Cancer-Associated Mutations in SF3B1 Exhibit Neomorphic Splicing Activity and Block Erythroid Differentiation

Recently, heterozygous mutations in several spliceosome genes have been observed in hematological and solid cancers, but their functional role in these diseases is not well understood. Among these, SF3B1 is the most commonly mutated spliceosome gene in myelodysplastic syndromes (MDS) and chronic lymphocytic leukemia (CLL). SF3B1 is part of the U2 complex involved in the recognition of the 3’ splice sites (3’ss) during early spliceosome assembly.

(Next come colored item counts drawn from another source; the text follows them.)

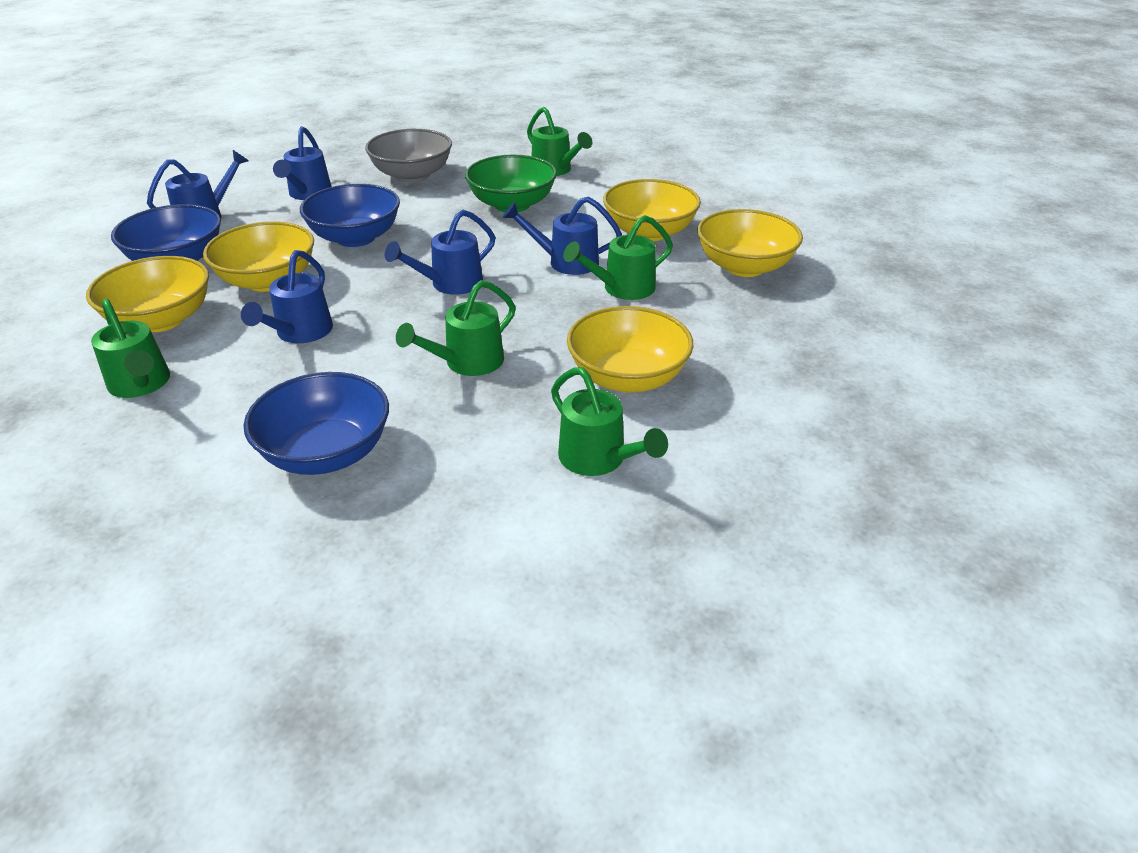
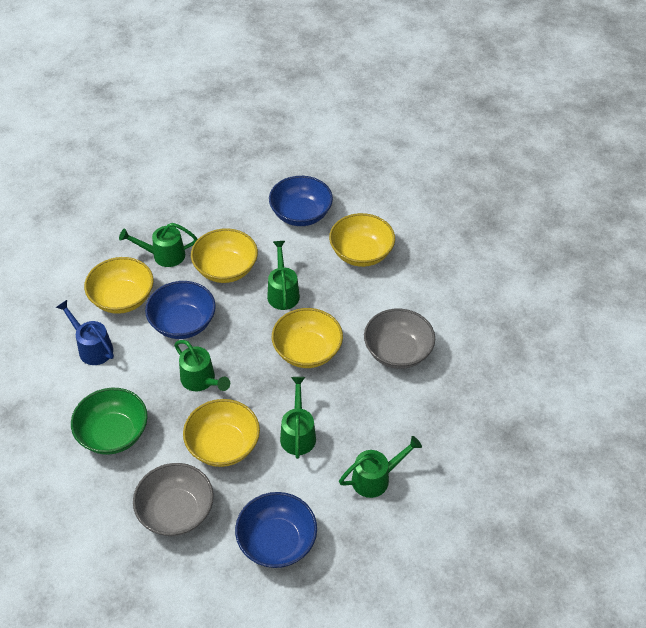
blue watering can: 5 -> 1
grey bowl: 1 -> 2

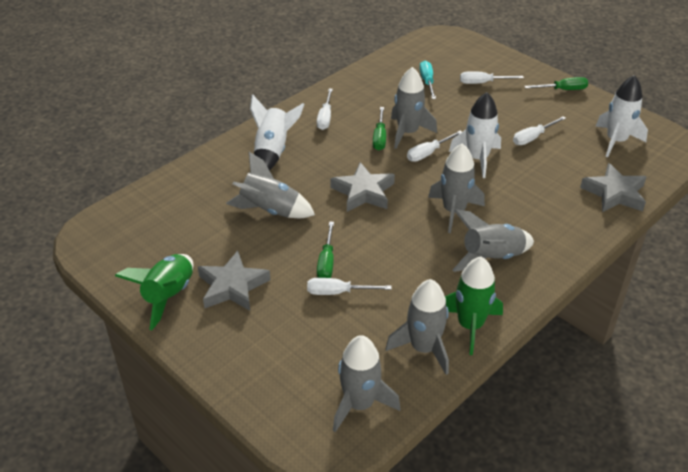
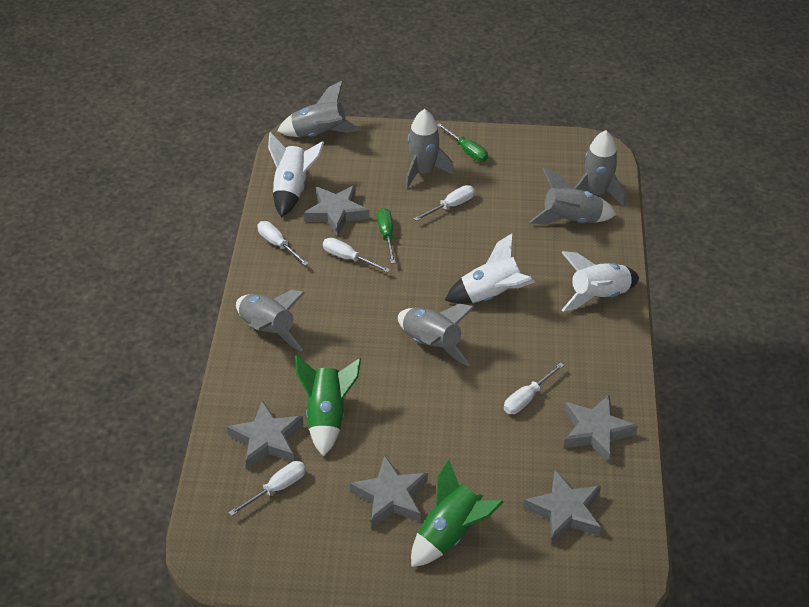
green screwdriver: 3 -> 2
grey star: 3 -> 5
turquoise screwdriver: 1 -> 0

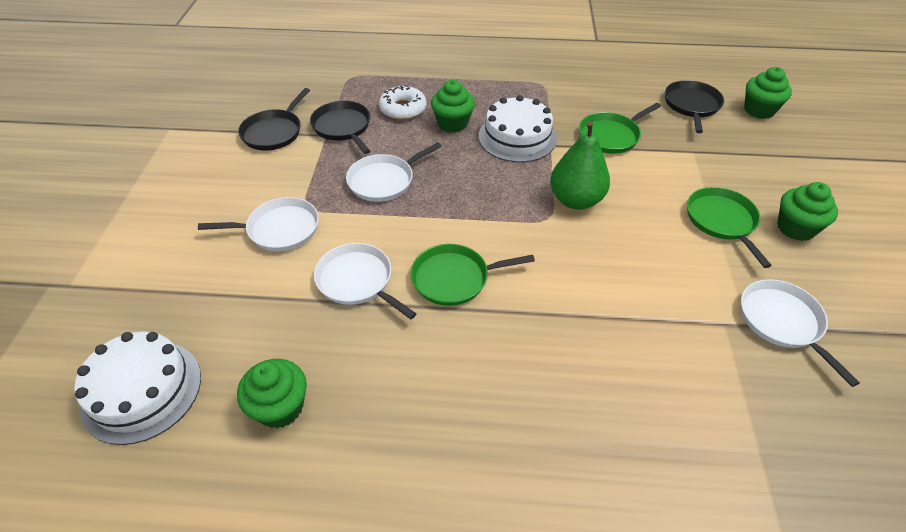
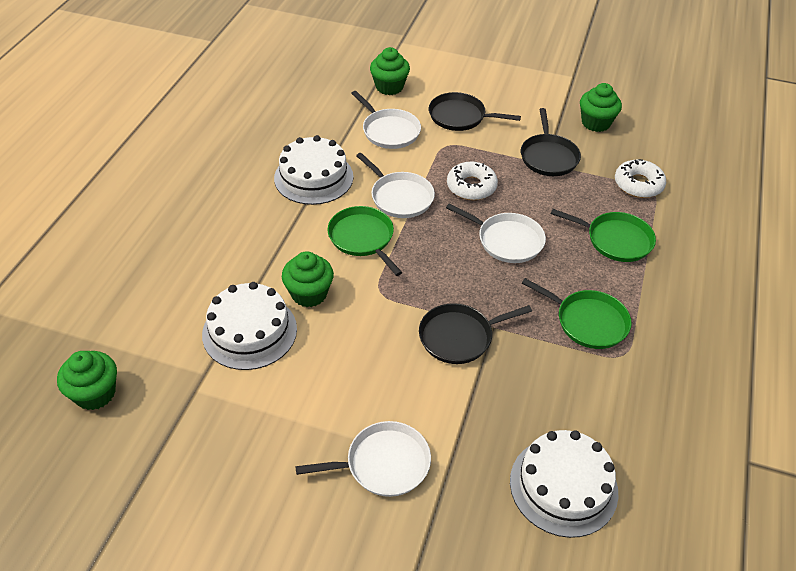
green pear: 1 -> 0
white cake: 2 -> 3
white donut: 1 -> 2

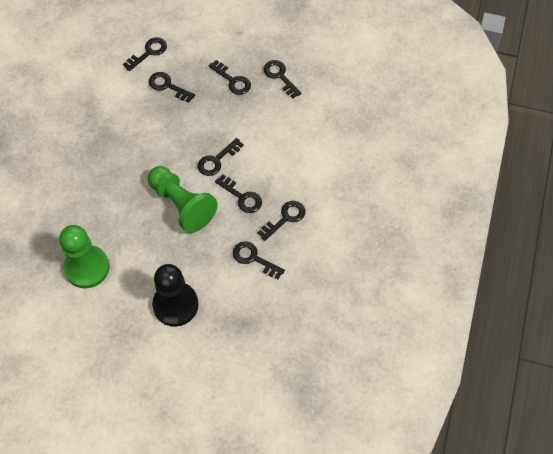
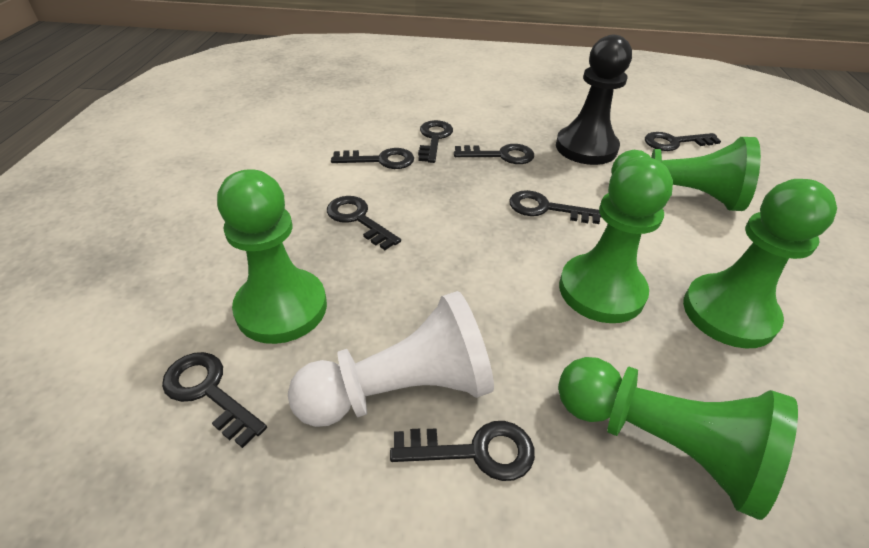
green pawn: 2 -> 5
white pawn: 0 -> 1

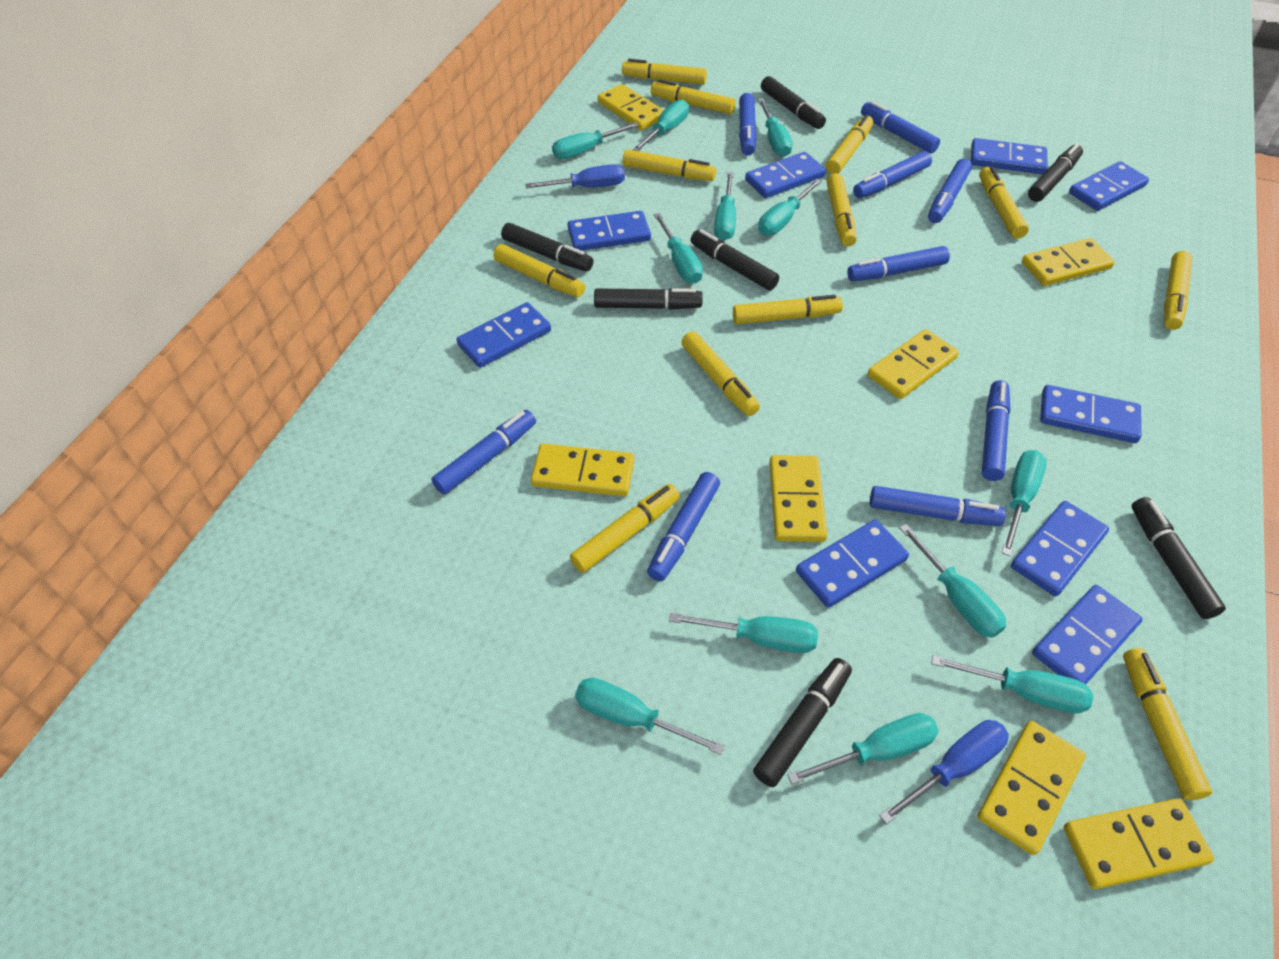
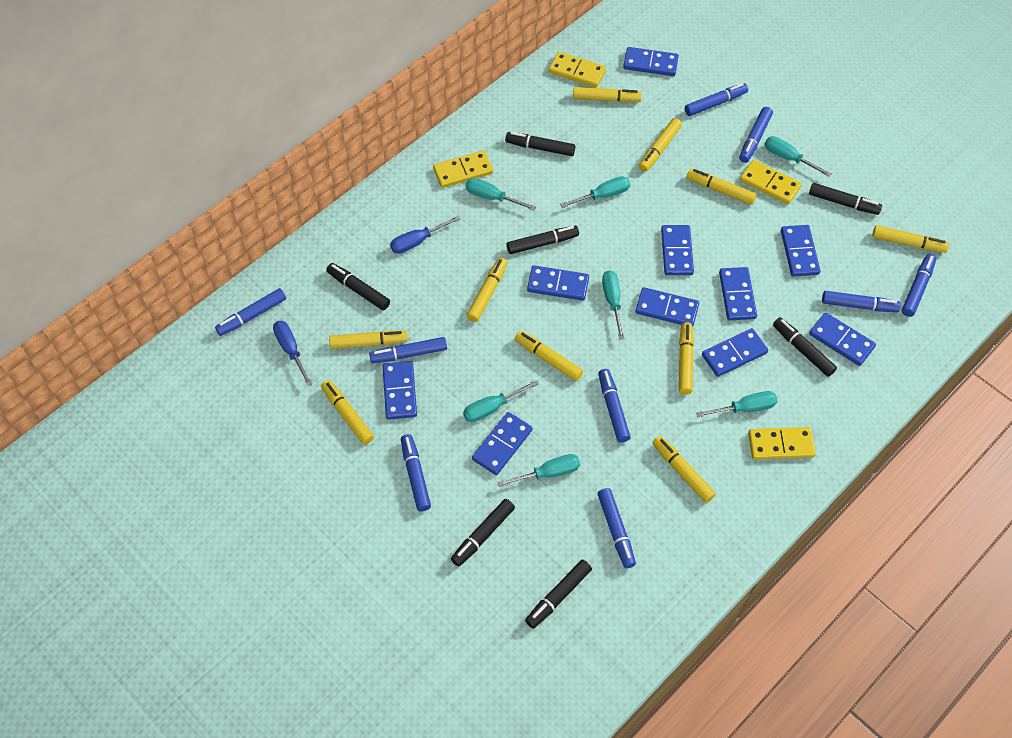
blue domino: 9 -> 10
turquoise screwdriver: 12 -> 7
yellow domino: 7 -> 4
yellow marker: 12 -> 10

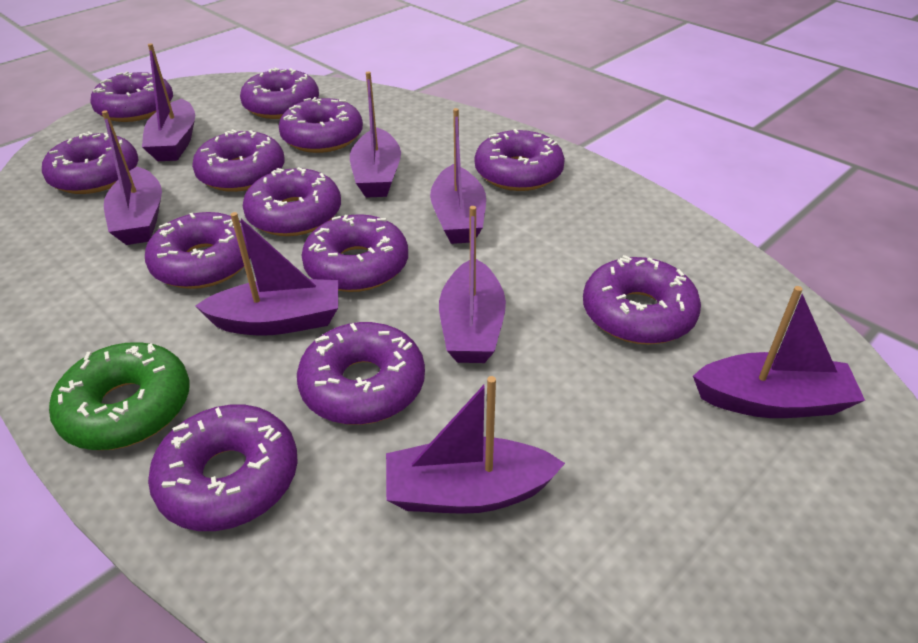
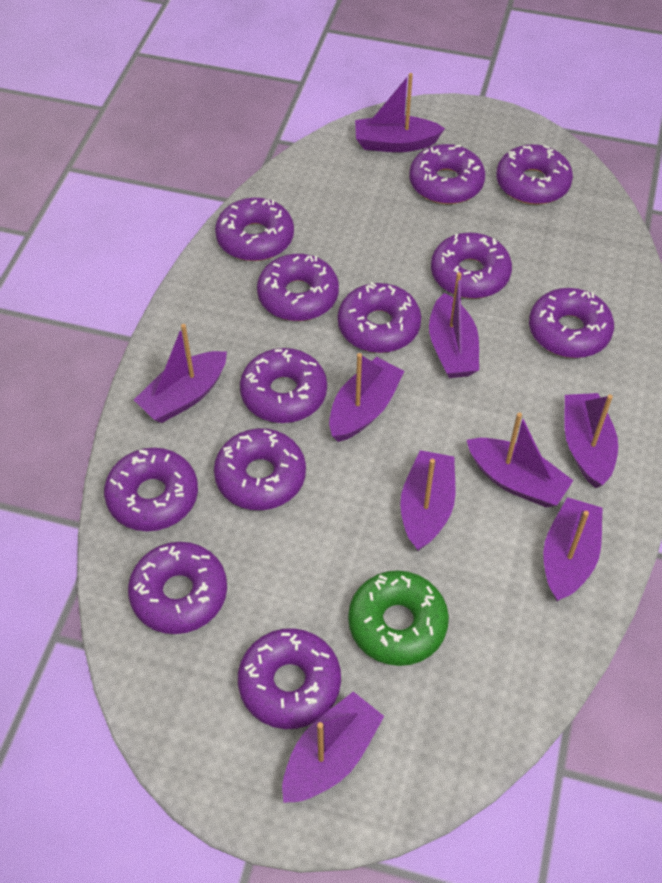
purple boat: 8 -> 9

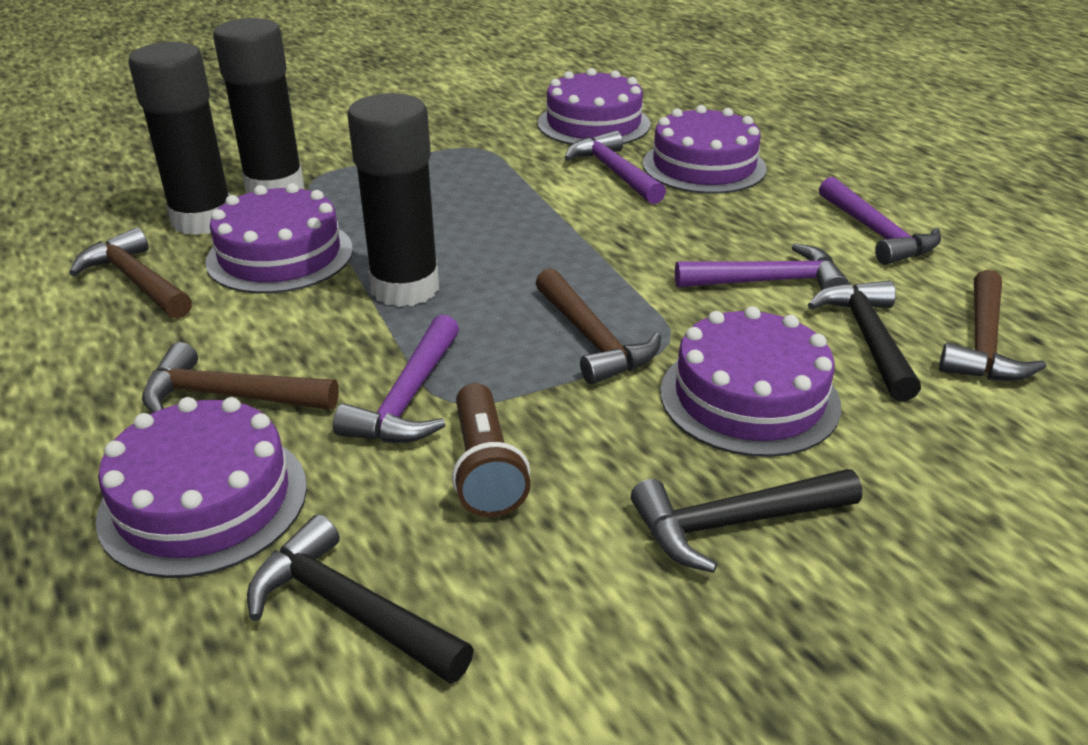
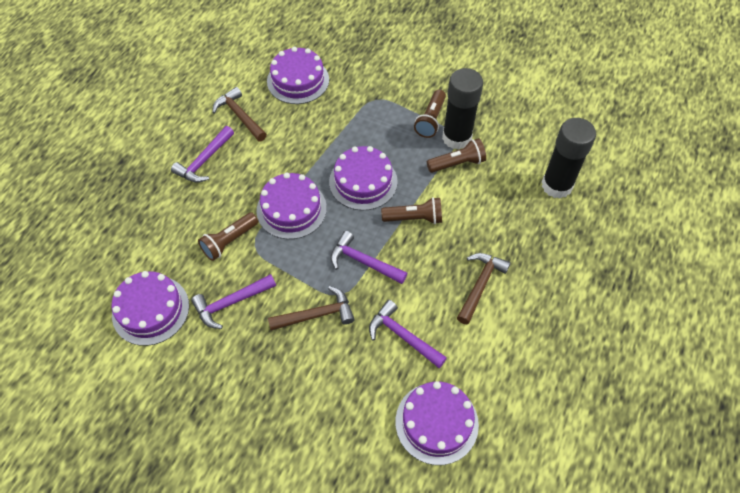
black glue stick: 3 -> 2
black hammer: 3 -> 0
brown flashlight: 1 -> 4
brown hammer: 4 -> 3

To determine the impact of SF3B1 mutations, we compared RNAseq profiles from tumor samples with SF3B1 hotspot mutations (SF3B1^MUT) or wild-type SF3B1 (SF3B1^WT) in breast cancer, melanoma, CLL and MDS. This analysis revealed significantly increased usage of aberrant 3’ss in SF3B1^MUT samples. In addition, the aberrantly spliced exons carry a proximal splice acceptor (SA) 15 to 21 nucleotides upstream of the canonical SA with a weak and short polypyrimidine tract. Using ectopic expression and allele-specific RNAi, we confirmed that mutations in SF3B1 are sufficient and required for these aberrant splicing events which suggests a neomorphic splicing activity of SF3B1^MUT. Furthermore, a common aberrant splicing profile was shared across different hotspot mutations and diseases; however, unique aberrant splicing profiles were also observed in each disease suggesting lineage and disease specific effects. In particular, gene-set enrichment analysis of aberrantly spliced and differentially expressed genes in mutant vs. wild type samples identified genes that regulate cell differentiation and epigenetics in MDS, pathways/processes known to be dysregulated in myeloid malignancies. To study the impact of SF3B1^MUT on differentiation processes, we used the well-established TF-1 model of erythroid differentiation. SF3B1^K700E (the most common mutation in MDS and CLL), SF3B1^G742D (a mutation found in CLL but not MDS patients), SF3B1^K700R (a mutation unable to induce aberrant splicing) and SF3B1^WT were overexpressed in TF-1 to study erythoid differentiation post erythropoietin (EPO) exposure. EPO treatment, as expected, induced differentiation in TF-1 cells transduced with SF3B1^WT and SF3B1^K700R. Consistent with a possible mechanism in MDS, SF3B1^K700E transduction blocked differentiation of TF-1 cells. Intriguingly, SF3B1^G742D, which is found mutated in CLL but not MDS, did not block differentiation in this myeloid differentiation model, implying that specific SF3B1 mutations and splicing aberrations have important context dependent effects. Ongoing studies comparing splicing aberrations induced by SF3B1^K700E and SF3B1^G742D in TF-1 cell differentiation will be described.

Finally, we evaluated a potent and selective modulator of SF3B1 that inhibits both canonical and neomorphic splicing activities in vitro and in vivo. The SF3B1 modulator induced tumor regression in SF3B1^MUT xenografts and increased the overall survival of animals bearing SF3B1^MUT xenografts at well tolerated doses. Taken together, our data suggest that SF3B1 mutations impair cell differentiation and that splicing modulators hold promise for the treatment of cancers with SF3B1 mutations, including CLL and MDS.